In how many lines of the listing below does "knee" appear? Reply with the number only.

=-=-=

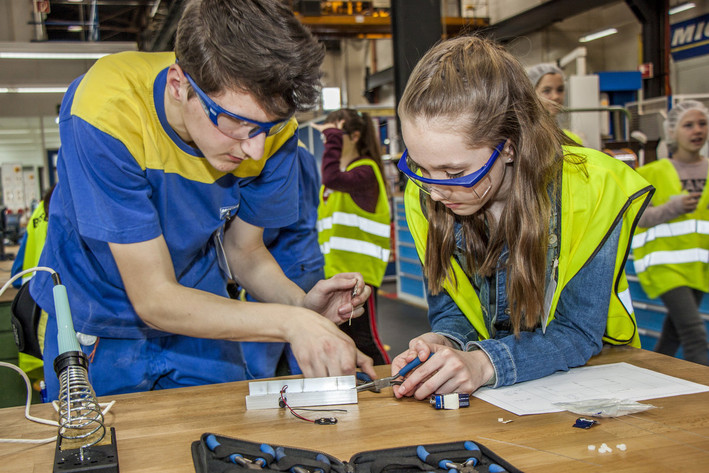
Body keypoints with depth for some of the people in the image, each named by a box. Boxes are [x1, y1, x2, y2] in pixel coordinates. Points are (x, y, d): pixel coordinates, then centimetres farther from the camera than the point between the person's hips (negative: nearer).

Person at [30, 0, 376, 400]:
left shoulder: (272, 129, -19)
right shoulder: (108, 113, -32)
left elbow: (244, 251, -5)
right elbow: (153, 298, -29)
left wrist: (303, 304, -24)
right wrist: (289, 322, -38)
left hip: (200, 324, 3)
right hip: (99, 329, -2)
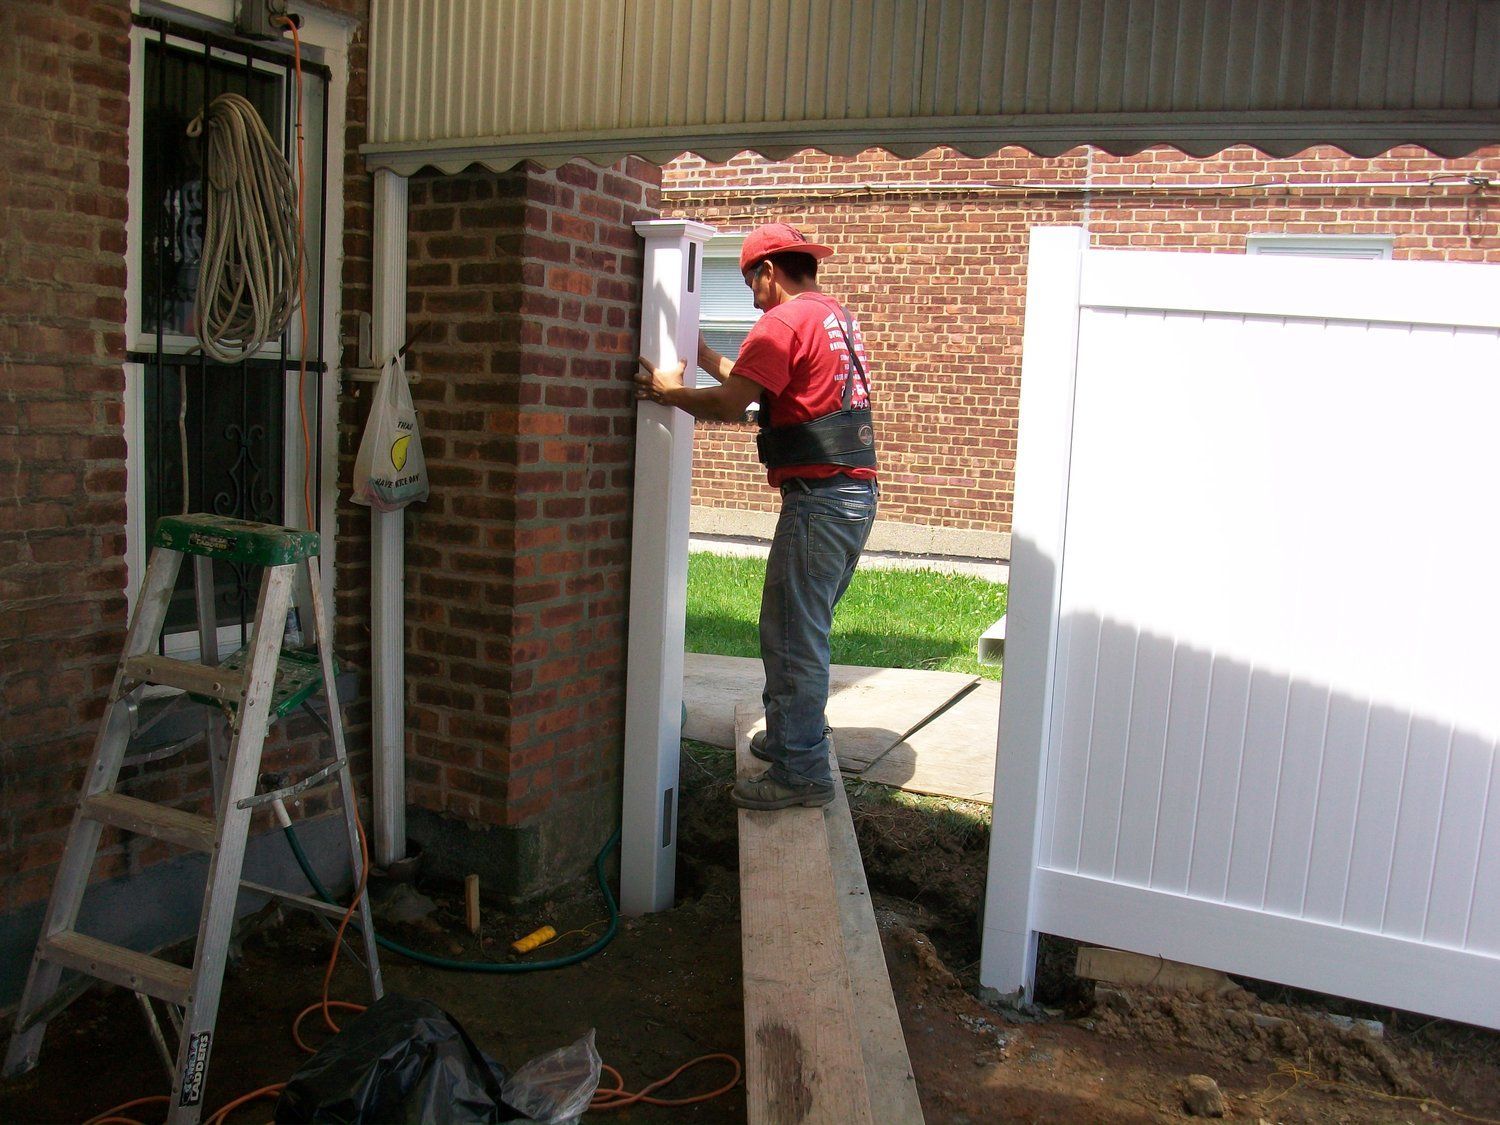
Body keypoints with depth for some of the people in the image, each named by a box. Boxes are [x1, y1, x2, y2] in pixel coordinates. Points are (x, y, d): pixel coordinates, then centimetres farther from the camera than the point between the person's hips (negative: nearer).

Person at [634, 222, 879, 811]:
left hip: (818, 495, -10)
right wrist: (701, 353, 25)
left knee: (791, 635, -4)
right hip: (857, 492, 10)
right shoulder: (837, 316, 21)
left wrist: (666, 390, -2)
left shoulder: (785, 321, -9)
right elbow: (757, 383, 25)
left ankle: (801, 772, 1)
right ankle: (793, 734, 30)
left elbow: (730, 404, -17)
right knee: (802, 627, 19)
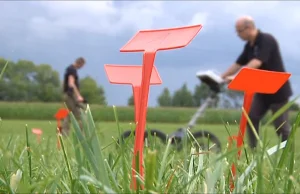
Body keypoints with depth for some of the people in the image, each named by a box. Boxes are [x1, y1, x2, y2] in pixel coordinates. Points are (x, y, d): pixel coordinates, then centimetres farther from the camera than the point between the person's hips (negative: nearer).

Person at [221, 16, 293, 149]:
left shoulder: (267, 40, -21)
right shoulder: (249, 46, 5)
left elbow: (256, 63, -33)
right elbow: (238, 63, 11)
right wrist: (221, 78, 5)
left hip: (277, 90, -8)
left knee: (281, 125, -1)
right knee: (251, 118, 1)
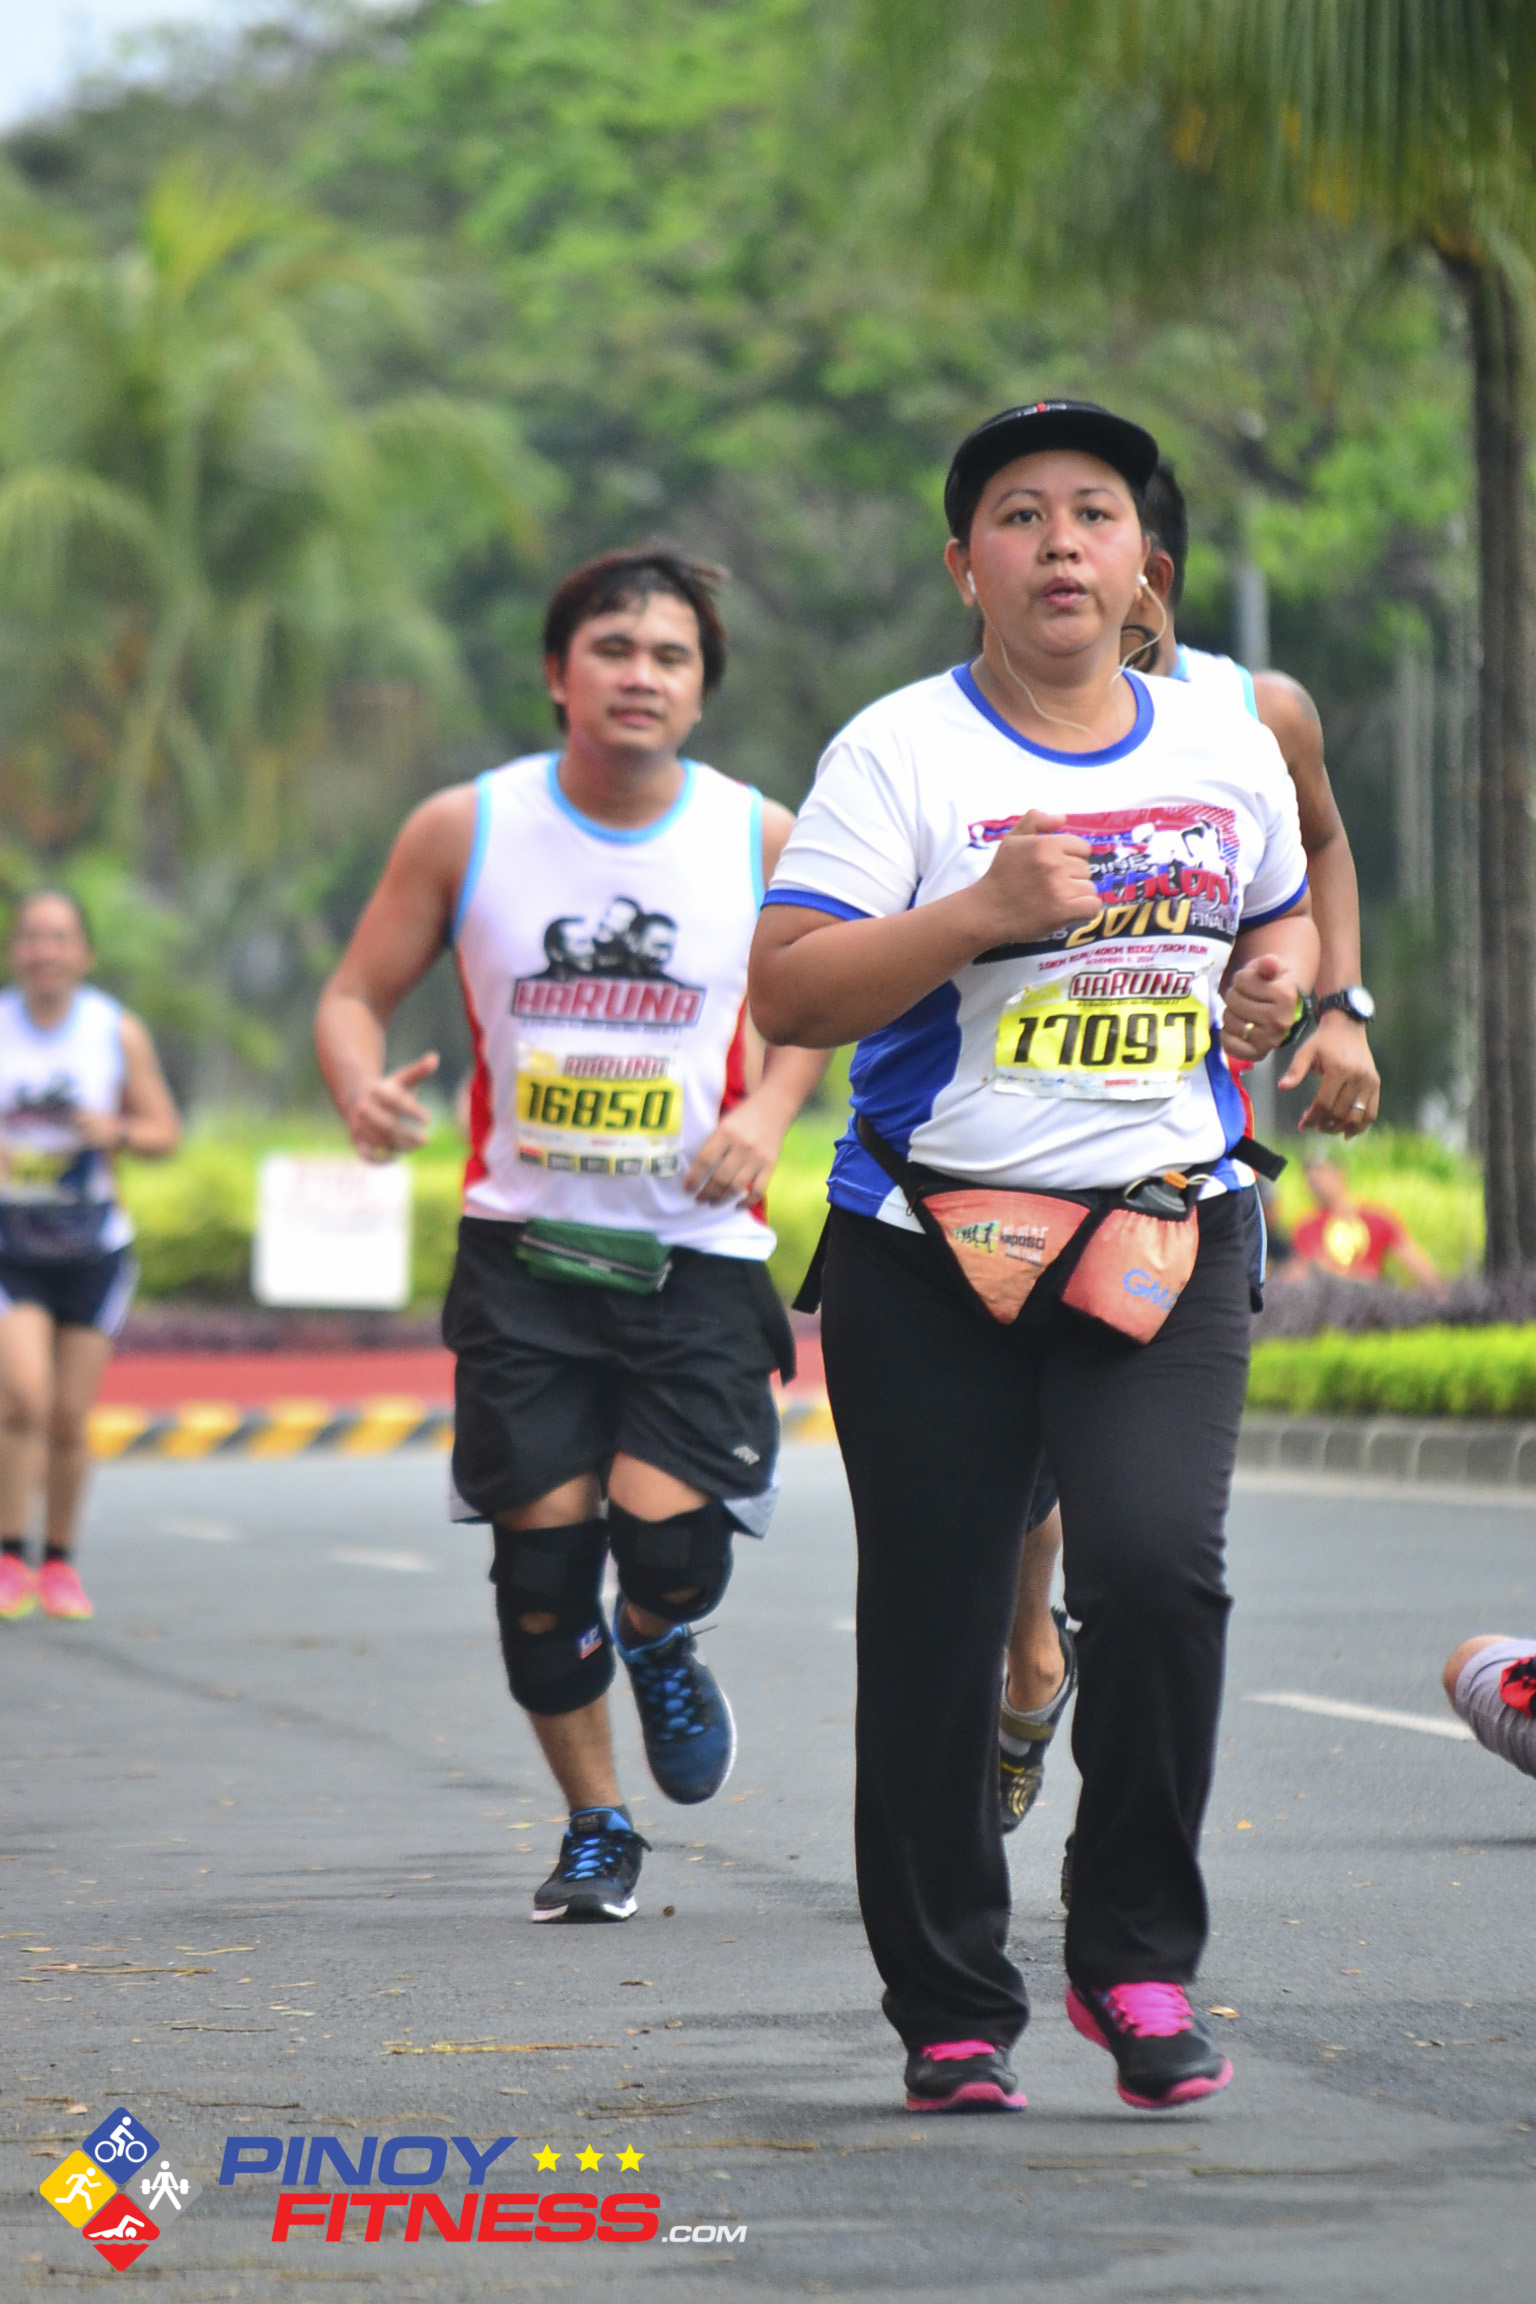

=-=-=

Written answer: 4